Recopiez à l'identique le passage de la critique de film qui va de « Les cinquantenaires ont » jusqu'à « amant à l’autre. » inclus.

*Texte fourni*.
━━━━━━
Un beau soleil intérieur ☆☆☆☆

Isabelle (Juliette Binoche), la cinquantaine, peint et se cherche. Elle a un amant régulier (Xavier Beauvois) qui ne la satisfait pas, des vues sur un bel acteur de théâtre (Nicolas Duvauchelle) qui tarde à se déclarer, un ex-mari (Laurent Grévill) qui revient de temps en temps dans son lit et dont elle suspecte qu’il ait eu une liaison avec la galeriste qui l’expose (Josiane Balasko), une liaison avec un bel inconnu rencontré sur une piste de danse (Paul Blain). Comme le lui dira un radiesthésiste (Gérard Depardieu), fin psychologue, mais médiocre médium, Isabelle cache « un beau soleil intérieur ».

Les cinquantenaires ont la côte. Le cinéma français aime décrire leurs tourments. Après Isabelle Huppert (L’Avenir), Agnès Jaoui (Aurore), Ariane Ascaride (Le Fil d’Ariane) et Valérie Lemercier (Marie-Francine), c’est au tour de Juliette Binoche, née en 1964, d’endosser le perfecto et de chausser les cuissardes de la célibattante trop jeune pour baisser le pavillon, mais trop vieille pour virevolter d’un amant à l’autre.

Cinéaste chevronnée, la réalisatrice de Beau travail, Vendredi Soir et White Material rate son passage à la comédie.

La faute à un scénario sans queue ni tête, vaguement inspiré des Fragments d’un discours amoureux de Roland Barthes. Juliette Binoche passe, à son corps/cœur défendant, d’un amant à l’autre sans solution de continuité. Le film est une succession de rencontres. Il aurait pu y en avoir trois de plus. Ou deux de moins. Très vite l’ennui s’installe.

La faute à un chef opérateur qui alterne, avec une rare maladresse les plans américains et les (très) gros plans lorsque la réalisatrice veut souligner l’intimité des âmes, au risque de zoomer sur les comédons des acteurs.

La faute enfin et surtout à des personnages inconsistants, indécis et veules. On me dira qu’ainsi est la vie. Je répondrai que le cinéma pourrait nourrir de plus hautes ambitions que de filmer platement la vie. On retrouve la marque de Christine Angot – qui a co-écrit le scénario avec Claire Denis – dont je n’ai jamais aimé les romans violents et égocentriques à l’exception notable du tout dernier. Les contradictions de Juliette, loin de la rendre touchante, sont vite horripilantes. Un exemple : à l’occasion d’un festival artistique dans le Limousin, elle se révolte soudainement contre les lieux communs que ses amis artistes échangent, finit la nuit avec un local rencontré en boîte… mais rompt avec lui après que l’un de ses amis lui reproche de ne pas être du même milieu qu’elle.
━━━━━━
*Données fournies*.
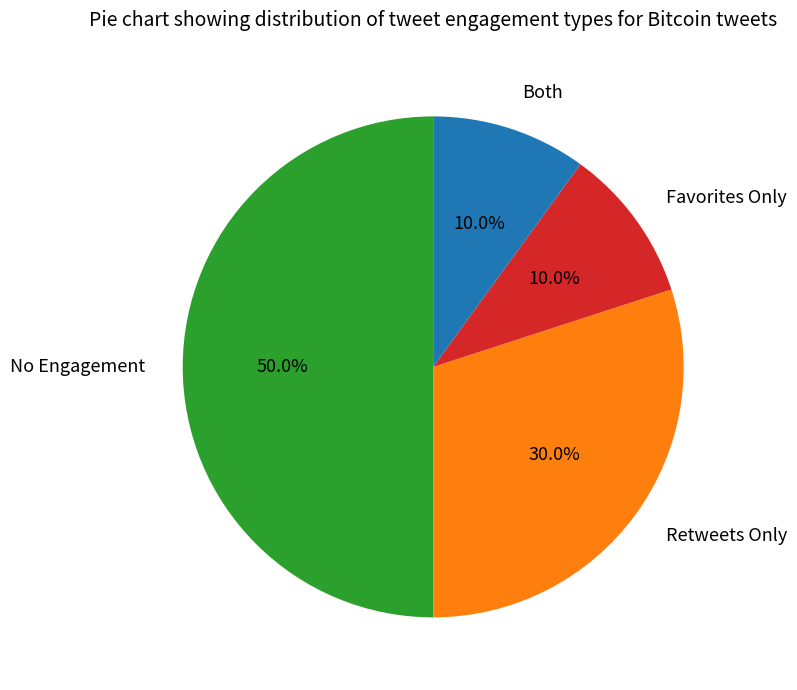

Does Favorites Only represent more than half of the total?

No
━━━━━━
*Résultat*.
Les cinquantenaires ont la côte. Le cinéma français aime décrire leurs tourments. Après Isabelle Huppert (L’Avenir), Agnès Jaoui (Aurore), Ariane Ascaride (Le Fil d’Ariane) et Valérie Lemercier (Marie-Francine), c’est au tour de Juliette Binoche, née en 1964, d’endosser le perfecto et de chausser les cuissardes de la célibattante trop jeune pour baisser le pavillon, mais trop vieille pour virevolter d’un amant à l’autre.